Mannen met zorgen lopen meer risico op hart- en vaatziekten en diabetes

Volgens nieuw onderzoek gepubliceerd in de Journal of the American Heart Association, een open access tijdschrift van de American Heart Association, lopen mannen van middelbare leeftijd die angstig zijn en zich meer zorgen maken, mogelijk een groter risico op het ontwikkelen van hartaandoeningen, beroertes en diabetes type 2, ook wel cardiometabolische ziekte genoemd, naarmate ze ouder worden.

“Hoewel de deelnemers voornamelijk blanke mannen waren, wijzen onze bevindingen erop dat meer angst of zorgen bij mannen verband houden met biologische processen die aanleiding kunnen geven tot hart- en metabole aandoeningen, en deze associaties kunnen veel eerder in het leven aanwezig zijn dan algemeen wordt aangenomen – mogelijk tijdens de kindertijd of jonge volwassenheid,” zei Lewina Lee, Ph.D., hoofdauteur van de studie, assistent-professor psychiatrie aan de Boston University School of Medicine, en onderzoeker en klinisch psycholoog bij het National Center for Posttraumatische Stressstoornis bij het Amerikaanse Department of Veterans Affairs, beide in Boston.

Om de relatie tussen angst en risicofactoren voor cardiometabole ziekten in de loop van de tijd te volgen, analyseerden de onderzoekers gegevens over deelnemers aan de Normative Aging Study, een longitudinaal onderzoek naar verouderingsprocessen bij mannen, opgericht door de polikliniek van US Veterans Affairs in Boston in 1961. Het onderzoek omvat zowel veteranen als niet-veteranen. Deze analyse omvatte 1.561 mannen (97% blank), met een gemiddelde leeftijd van 53 jaar in 1975. De mannen voltooiden baseline beoordelingen van neuroticisme en zorgen en hadden op dat moment geen hart- en vaatziekten of kanker.
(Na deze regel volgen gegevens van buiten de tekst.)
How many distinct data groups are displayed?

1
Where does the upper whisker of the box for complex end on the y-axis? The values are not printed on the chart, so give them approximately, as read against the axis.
Een persoonlijkheidsinventarisatie beoordeelde neuroticisme op een schaal van 0-9. Daarnaast vroeg een tool voor het beoordelen van zorgen hoe vaak ze zich zorgen maakten over elk van de 20 items, waarbij 0 staat voor nooit en 4 voor altijd.

“Neuroticisme is een persoonlijkheidstoestand die wordt gekenmerkt door de neiging om situaties als bedreigend, stressvol en/of overweldigend te interpreteren. Personen met een hoog niveau van neuroticisme zijn geneigd om negatieve emoties – zoals angst, verdriet en woede – intenser en vaker te ervaren”, aldus Lee. “Zorgen verwijst naar onze pogingen om problemen op te lossen rond een toestand waarvan de uitkomst onzeker is en mogelijk positief of negatief. Zorgen kunnen adaptief zijn, bijvoorbeeld wanneer het ons naar constructieve oplossingen leidt. Maar zorgen maken kan ook ongezond zijn, vooral als ze onbeheersbaar worden en ons dagelijks functioneren verstoren.”

Na hun baseline beoordeling hadden de mannen elke 3-5 jaar lichamelijke onderzoeken en bloedonderzoeken totdat ze stierven of stopten met het onderzoek. Het onderzoeksteam gebruikte follow-up gegevens tot en met 2015. Tijdens follow-up bezoeken werden zeven cardiometabole risicofactoren gemeten: systolische (topnummer) bloeddruk; diastolische (onderste getal) bloeddruk; totale cholesterol; triglyceriden; zwaarlijvigheid (beoordeeld door body mass index); nuchtere bloedsuikerspiegel en de erytrocytsedimentatie snelheid (ESR), een marker van ontsteking.

Een risicofactor voor cardiometabole aandoeningen werd in het hoog risicobereik overwogen als de testresultaten voor de risicofactor hoger waren dan het door de nationale richtlijnen vastgestelde afkappunt, of als de deelnemer medicijnen gebruikte om die risicofactor te beheersen (zoals cholesterolverlagende medicijnen). Afgesneden punten voor ESR als risicofactor zijn niet gestandaardiseerd, dus de deelnemer werd gerangschikt als een hoog risico als ze tot de top 25% van de geteste personen behoorden. Elke deelnemer kreeg een score voor het tellen van risicofactoren, één punt voor elk van de zeven risicofactoren die als hoog risico werden geclassificeerd. De mannen werden vervolgens gestratificeerd op basis van het al dan niet ontwikkelen van zes of meer risicofactoren tijdens de follow-up periode.

“Het hebben van zes of meer cardiometabolische markers met een hoog risico suggereert dat een persoon zeer waarschijnlijk cardiometabole ziekten zal ontwikkelen of al heeft ontwikkeld”, zei Lee.